What you need to do = Everything from the line with "index mcp: (10, 286)" through the last line of the records below should be copied exactly, both ends included.
--------------------
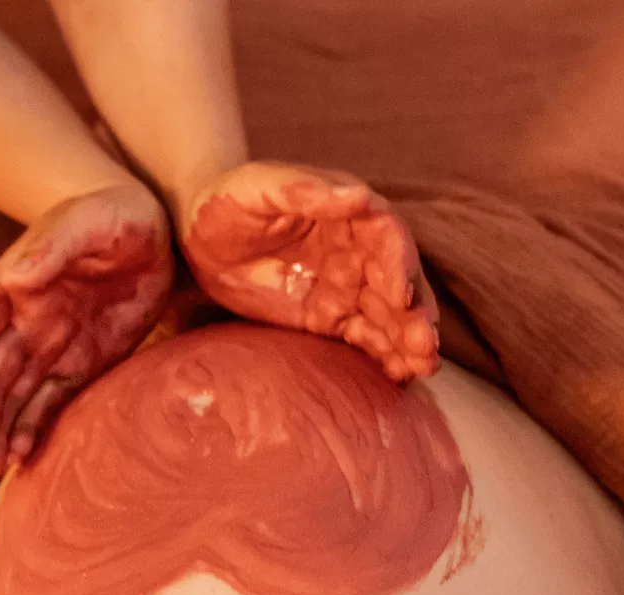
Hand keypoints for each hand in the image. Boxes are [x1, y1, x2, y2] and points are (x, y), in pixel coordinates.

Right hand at [0, 182, 173, 479]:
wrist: (153, 233)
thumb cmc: (115, 216)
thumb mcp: (88, 223)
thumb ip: (52, 250)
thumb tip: (14, 281)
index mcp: (10, 286)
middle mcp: (21, 323)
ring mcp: (48, 349)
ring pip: (10, 398)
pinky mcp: (79, 367)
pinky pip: (48, 404)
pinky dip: (30, 430)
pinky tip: (18, 459)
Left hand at [182, 162, 438, 382]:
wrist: (195, 236)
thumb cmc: (225, 201)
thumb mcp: (257, 189)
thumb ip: (303, 192)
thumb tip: (360, 196)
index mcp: (347, 214)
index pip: (386, 238)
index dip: (400, 265)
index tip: (403, 296)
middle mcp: (356, 251)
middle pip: (397, 282)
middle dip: (415, 314)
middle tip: (427, 346)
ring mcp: (345, 287)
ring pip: (387, 316)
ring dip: (408, 341)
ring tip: (424, 368)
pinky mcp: (329, 318)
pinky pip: (365, 338)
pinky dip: (384, 356)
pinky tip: (401, 377)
--------------------
Exercise result =
index mcp: (10, 286)
middle mcp: (21, 323)
ring mcp: (48, 349)
ring pip: (10, 398)
pinky mcp: (79, 367)
pinky pip: (48, 404)
pinky dip: (30, 430)
pinky tip: (18, 459)
Left hand at [182, 162, 438, 382]:
wrist: (195, 236)
thumb cmc: (225, 201)
thumb mcp: (257, 189)
thumb ip: (303, 192)
thumb tip: (360, 196)
index mcp: (347, 214)
index pip: (386, 238)
index dip: (400, 265)
index tip: (403, 296)
middle mcp: (356, 251)
middle pip: (397, 282)
middle dip: (415, 314)
middle tip: (427, 346)
ring mcp: (345, 287)
ring pip: (387, 316)
ring dip: (408, 341)
ring tip: (424, 368)
pinky mcp: (329, 318)
pinky pip: (365, 338)
pinky dip: (384, 356)
pinky tip: (401, 377)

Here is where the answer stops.